#### ABOUT THIS EXERCISE
Only the number is wanted: how many lines of these entries contain the word "Goal"?

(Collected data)
--

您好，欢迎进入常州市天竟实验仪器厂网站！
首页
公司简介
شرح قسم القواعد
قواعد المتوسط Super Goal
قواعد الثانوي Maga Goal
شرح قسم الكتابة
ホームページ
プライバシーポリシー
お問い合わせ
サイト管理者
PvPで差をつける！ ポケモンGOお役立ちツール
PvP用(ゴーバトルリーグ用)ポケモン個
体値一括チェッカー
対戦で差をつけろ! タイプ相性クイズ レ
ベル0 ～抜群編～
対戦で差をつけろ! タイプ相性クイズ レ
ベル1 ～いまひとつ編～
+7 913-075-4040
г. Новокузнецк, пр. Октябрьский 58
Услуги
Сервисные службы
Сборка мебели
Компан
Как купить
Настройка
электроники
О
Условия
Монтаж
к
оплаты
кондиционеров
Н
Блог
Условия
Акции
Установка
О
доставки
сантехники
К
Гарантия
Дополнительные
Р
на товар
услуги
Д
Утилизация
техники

--

#### RESPONSE BOX
2